Gibt es im Rahmen der Corona-Krise auch finanzielle Unterstützung/Entschädigungszahlungen für die Landwirtschaft?
JOSEF SCHWAIGER: Es hat Unterstützung aus Landesmitteln gegeben, aber in geringem Ausmaß.
Hat die Corona-Krise und das dadurch entstandene Bewusstsein für regionale Kreisläufe dem Salzburger Agrarmarketing und dem Salzburger Land Herkunftszertifikat in die Hände gespielt?
JOSEF SCHWAIGER: Unser Herkunftszertifikat gibt es seit eineinhalb Jahren. Ohne die Vorarbeit mit breiter Vernetzung, Vermarktungsstrategie und -plattform sowie die Abnehmerakquise hätte die intensive Zusammenarbeit in der Krise nicht funktioniert. Es gab also bereits eine funktionierende Struktur, die wir nutzen konnten. Derzeit gibt es 1.000 zertifizierte Produkte von 160 Produzenten und 70 Gastronomen sind dabei.
In der Krise hat sich auch gezeigt, dass das Arbeiten von Zuhause aus viele Chancen bietet. Sie sind auch zuständig für den Breitband/5G-Ausbau. Wie passt das mit dem ländlichen Raum zusammen?
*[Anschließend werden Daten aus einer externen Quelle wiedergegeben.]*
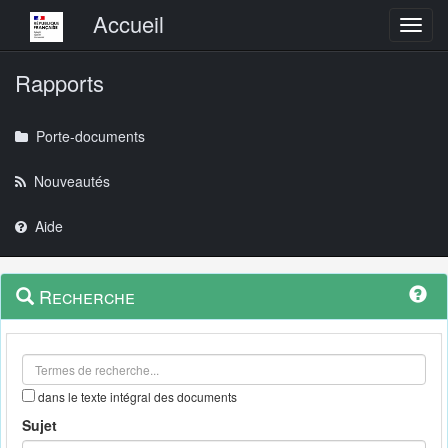
Menu principal
Accueil
Toggl
Rapports
Porte-documents
Nouveautés
Aide
Menu
Navigation
Recherche
contextuel
et
outils
annexes
dans le texte intégral des documents
Sujet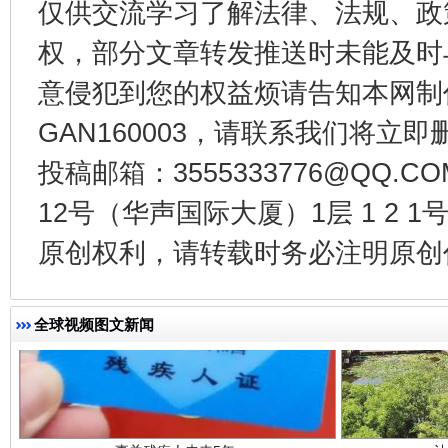
仅供交流学习了解法律、法规、政
权，部分文章转发推送时未能及时
从幼儿园到大学，有这些资助
“
意侵犯到您的权益烦请告知本网制作采编
GAN160003，请联系我们将立即删
投稿邮箱：3555333776@QQ
12号（华声国际大厦）1层 1 2
原创权利，请转载时务必注明原创作
全球视频图文新闻
事关残疾人未来5年
让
JOSEF SCHWAIGER: Es gibt viel Kritik zum 5G-Ausbau, aber die Krise hat gezeigt, dass er notwendig ist. Daheim findet zeitgleich Beruf, Schule und Privates statt. Dazu brauchen wir alle das Internet. Salzburg gehört zu den bestversorgten Bundesländern in Österreich. 92 Prozent der Bevölkerung haben eine Breitbandversorgung von 100 MB und mehr. Für die restlichen acht Prozent bauen wir weiter aus. Damit rückt der ländliche Raum näher an die Stadt. Es ist zum ersten Mal egal, wo ich sitze, um meine Arbeit zu verrichten. Das ist ein immenser Fortschritt.